Expérience et achat (ou propriété) ne sont pas des ennemis. La conscience peut lier les deux.
En 2015, une étude d’Harris Group très reprise dans les médias déclaraient que 78% des ‘millennials’ préfèrent dépenser pour des expériences plutôt que de possèder des biens. Mais paradoxalement, toutes les dernières études expliquent que des marques comme Cartier ou Tiffany & Co sont hyper populaires chez les plus jeunes. Encore plus intrigant : De Beers a constaté un accroissement de la popularité des diamands (une demande qui dépasse les 40 milliards de dollars pour la première fois aux Etats-Unis). Les produits de luxe ne sont en fait pas en compétition avec les services per se. Les clients achètent des produits de luxe en conscience :
- la réalisation du travail requis pour créer de la joaillerie
- la prise de conscience du parcours que les matières premières doivent prendre jusqu’aux produits finaux
- le sens d’un objet de luxe ou son but
Même les parfums essaient de mélanger expérience et “propriété” : une entreprise comme Paperscent essaie de proposer un carnet de touches digitalisé, connecté, qui essaie de rendre le parcours de découverte d’un parfum en véritable action divertissante et surprenante pour le client.
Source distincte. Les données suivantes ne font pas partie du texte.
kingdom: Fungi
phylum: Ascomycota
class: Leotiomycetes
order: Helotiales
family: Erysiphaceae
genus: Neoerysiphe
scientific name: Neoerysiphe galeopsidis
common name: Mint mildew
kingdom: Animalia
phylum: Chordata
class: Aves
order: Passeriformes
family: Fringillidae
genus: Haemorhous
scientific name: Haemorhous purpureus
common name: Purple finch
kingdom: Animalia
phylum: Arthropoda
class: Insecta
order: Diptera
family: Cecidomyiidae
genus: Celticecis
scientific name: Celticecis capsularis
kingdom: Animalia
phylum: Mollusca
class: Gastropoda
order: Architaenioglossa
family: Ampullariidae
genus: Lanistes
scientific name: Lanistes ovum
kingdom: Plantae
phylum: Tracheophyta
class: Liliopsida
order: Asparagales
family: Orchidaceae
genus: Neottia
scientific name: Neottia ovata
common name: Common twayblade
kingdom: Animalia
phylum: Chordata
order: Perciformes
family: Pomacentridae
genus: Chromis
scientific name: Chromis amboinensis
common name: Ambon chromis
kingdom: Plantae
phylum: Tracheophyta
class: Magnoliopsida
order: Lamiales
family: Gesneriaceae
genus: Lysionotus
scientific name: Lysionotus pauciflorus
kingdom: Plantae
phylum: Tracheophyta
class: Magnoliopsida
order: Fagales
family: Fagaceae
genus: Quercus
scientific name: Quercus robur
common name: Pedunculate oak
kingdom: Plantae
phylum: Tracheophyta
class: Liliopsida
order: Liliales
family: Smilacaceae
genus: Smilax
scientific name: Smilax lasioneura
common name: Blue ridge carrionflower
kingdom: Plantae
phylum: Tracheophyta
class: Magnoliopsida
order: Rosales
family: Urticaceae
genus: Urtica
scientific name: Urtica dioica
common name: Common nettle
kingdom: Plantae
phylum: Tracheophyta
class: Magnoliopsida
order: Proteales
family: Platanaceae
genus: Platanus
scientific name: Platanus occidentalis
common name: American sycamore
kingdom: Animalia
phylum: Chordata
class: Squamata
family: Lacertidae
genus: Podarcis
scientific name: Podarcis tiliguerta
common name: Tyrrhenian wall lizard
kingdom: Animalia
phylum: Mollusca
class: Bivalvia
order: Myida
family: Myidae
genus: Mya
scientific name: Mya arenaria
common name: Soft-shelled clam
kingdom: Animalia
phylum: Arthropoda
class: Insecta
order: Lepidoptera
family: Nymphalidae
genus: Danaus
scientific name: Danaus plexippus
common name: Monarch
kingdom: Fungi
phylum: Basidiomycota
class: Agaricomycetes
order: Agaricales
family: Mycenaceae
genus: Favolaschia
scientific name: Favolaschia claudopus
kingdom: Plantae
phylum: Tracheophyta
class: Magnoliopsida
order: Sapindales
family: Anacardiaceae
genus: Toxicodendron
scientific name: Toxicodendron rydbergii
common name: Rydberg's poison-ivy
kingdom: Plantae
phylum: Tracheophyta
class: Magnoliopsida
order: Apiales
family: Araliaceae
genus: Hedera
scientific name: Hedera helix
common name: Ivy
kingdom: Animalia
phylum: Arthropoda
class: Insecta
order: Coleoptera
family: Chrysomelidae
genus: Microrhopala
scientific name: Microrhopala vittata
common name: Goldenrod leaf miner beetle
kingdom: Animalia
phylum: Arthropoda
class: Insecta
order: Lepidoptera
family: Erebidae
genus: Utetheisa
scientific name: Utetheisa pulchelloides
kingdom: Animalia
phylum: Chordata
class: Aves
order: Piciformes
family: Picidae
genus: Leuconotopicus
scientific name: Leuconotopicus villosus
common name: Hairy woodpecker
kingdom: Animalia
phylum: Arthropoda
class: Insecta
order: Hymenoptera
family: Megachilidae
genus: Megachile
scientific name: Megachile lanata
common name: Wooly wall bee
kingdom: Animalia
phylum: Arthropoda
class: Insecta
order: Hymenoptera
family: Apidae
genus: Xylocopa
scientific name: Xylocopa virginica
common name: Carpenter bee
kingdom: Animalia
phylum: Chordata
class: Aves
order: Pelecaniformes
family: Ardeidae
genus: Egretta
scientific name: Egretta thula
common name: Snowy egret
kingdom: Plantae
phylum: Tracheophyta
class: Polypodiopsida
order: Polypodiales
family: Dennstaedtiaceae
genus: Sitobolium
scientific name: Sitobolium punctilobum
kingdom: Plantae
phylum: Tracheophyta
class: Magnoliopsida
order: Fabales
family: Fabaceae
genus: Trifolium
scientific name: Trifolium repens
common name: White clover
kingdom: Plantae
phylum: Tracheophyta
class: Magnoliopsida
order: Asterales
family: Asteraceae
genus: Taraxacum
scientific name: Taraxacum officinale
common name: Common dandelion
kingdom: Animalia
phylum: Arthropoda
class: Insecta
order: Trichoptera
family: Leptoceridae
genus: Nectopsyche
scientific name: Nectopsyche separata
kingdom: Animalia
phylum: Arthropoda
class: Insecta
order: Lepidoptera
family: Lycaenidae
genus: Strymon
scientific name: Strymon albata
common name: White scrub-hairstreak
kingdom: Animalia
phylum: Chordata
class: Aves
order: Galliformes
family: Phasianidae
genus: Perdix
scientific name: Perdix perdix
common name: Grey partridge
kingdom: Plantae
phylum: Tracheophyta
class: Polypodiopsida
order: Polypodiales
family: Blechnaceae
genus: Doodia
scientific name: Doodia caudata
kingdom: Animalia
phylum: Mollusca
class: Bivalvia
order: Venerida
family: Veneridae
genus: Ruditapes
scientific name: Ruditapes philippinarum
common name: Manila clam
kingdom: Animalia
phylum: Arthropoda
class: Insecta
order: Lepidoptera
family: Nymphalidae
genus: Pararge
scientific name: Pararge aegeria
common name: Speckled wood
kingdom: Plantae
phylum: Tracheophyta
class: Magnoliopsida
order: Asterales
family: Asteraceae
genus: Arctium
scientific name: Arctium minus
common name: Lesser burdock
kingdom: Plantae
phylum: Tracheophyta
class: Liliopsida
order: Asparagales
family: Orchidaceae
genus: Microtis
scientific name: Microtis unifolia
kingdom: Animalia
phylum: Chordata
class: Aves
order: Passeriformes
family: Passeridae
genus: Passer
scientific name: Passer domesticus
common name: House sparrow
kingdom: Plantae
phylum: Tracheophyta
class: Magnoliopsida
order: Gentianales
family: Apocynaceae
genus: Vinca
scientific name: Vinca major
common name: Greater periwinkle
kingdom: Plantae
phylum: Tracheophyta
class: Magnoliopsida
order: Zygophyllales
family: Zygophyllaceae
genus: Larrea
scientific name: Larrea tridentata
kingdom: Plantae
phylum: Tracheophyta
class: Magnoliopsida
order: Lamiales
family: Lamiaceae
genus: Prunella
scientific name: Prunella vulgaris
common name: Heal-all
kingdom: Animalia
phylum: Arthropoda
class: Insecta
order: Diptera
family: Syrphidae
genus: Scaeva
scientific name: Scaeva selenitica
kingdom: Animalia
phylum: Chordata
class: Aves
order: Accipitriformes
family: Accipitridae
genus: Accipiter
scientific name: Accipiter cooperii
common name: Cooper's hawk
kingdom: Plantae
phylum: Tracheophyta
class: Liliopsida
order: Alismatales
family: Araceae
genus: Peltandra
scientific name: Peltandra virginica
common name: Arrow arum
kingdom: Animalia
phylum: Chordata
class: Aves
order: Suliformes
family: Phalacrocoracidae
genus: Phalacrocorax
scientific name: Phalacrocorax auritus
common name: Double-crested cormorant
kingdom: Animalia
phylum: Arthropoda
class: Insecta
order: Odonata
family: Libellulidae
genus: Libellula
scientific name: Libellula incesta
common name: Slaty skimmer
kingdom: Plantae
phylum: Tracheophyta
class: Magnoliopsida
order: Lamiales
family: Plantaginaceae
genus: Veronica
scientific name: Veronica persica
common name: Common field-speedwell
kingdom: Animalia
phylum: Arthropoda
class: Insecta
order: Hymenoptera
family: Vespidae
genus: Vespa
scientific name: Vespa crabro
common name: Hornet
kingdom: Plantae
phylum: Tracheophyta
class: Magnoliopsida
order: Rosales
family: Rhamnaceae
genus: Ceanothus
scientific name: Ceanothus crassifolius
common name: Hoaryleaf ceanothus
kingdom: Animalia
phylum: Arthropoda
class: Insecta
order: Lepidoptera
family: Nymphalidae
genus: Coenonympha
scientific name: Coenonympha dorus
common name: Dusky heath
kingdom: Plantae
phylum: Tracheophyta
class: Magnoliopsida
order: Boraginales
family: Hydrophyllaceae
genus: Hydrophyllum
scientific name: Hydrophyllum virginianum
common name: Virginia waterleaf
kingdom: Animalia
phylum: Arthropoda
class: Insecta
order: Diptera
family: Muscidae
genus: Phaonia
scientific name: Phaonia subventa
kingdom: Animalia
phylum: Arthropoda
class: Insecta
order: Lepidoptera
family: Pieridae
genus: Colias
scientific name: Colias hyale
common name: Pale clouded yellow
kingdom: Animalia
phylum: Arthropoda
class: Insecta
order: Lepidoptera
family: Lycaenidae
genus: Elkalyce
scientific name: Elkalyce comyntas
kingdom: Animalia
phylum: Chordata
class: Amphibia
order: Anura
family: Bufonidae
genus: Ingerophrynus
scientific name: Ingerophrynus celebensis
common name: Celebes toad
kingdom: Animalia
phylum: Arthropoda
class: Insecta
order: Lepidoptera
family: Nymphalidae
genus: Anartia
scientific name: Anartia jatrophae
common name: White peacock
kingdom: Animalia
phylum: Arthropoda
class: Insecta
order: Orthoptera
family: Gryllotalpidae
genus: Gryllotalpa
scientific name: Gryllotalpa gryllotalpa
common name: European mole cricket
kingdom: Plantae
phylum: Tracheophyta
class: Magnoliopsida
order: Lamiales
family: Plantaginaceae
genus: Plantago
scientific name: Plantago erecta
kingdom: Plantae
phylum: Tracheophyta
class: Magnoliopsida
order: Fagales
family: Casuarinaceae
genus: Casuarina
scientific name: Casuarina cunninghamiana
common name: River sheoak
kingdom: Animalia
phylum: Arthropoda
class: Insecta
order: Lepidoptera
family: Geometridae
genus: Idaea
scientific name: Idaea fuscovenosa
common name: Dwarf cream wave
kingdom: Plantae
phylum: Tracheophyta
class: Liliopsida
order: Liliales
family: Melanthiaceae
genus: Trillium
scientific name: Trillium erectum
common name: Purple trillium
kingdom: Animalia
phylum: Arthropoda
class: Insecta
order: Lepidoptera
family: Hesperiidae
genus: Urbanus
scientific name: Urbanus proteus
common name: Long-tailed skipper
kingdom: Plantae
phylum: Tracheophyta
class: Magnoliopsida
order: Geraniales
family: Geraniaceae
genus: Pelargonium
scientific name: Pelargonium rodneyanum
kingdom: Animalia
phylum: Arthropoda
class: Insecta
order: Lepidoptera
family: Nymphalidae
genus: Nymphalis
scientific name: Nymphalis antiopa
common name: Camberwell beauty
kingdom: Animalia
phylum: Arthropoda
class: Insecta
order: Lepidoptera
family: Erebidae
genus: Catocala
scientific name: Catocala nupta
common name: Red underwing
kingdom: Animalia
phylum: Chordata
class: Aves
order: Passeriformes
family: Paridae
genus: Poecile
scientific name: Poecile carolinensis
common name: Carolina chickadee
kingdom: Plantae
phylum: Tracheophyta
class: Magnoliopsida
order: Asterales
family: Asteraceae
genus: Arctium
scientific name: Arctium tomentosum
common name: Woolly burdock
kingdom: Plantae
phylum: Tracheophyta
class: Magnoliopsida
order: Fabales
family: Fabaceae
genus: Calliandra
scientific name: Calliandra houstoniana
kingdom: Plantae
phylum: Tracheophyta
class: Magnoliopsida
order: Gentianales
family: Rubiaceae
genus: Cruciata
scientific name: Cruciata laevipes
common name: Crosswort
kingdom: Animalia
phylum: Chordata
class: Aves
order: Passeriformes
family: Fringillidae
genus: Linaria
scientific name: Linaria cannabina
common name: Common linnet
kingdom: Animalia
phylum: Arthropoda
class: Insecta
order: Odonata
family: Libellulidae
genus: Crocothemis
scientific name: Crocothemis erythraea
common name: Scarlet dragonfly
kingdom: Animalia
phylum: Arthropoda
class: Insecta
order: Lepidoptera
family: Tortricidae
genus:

On est loin du testeur bien fade…
Passer le bâton est donc une obsession digitale pour les marques de luxe; il peut s’agir de faire passer une certaine idée de l’artisanat (et donc d’investir pour lui), d’ouvrir de nouvelles manières de développer un produit (charger les produits avec une certaine pertinenence culturelle). Ou de façon cynique, de déjà planifier le jour où les clients actuels mourront et que leurs héritiers auront le loisir d’apprécier – ou non – les biens laissés par les défunts.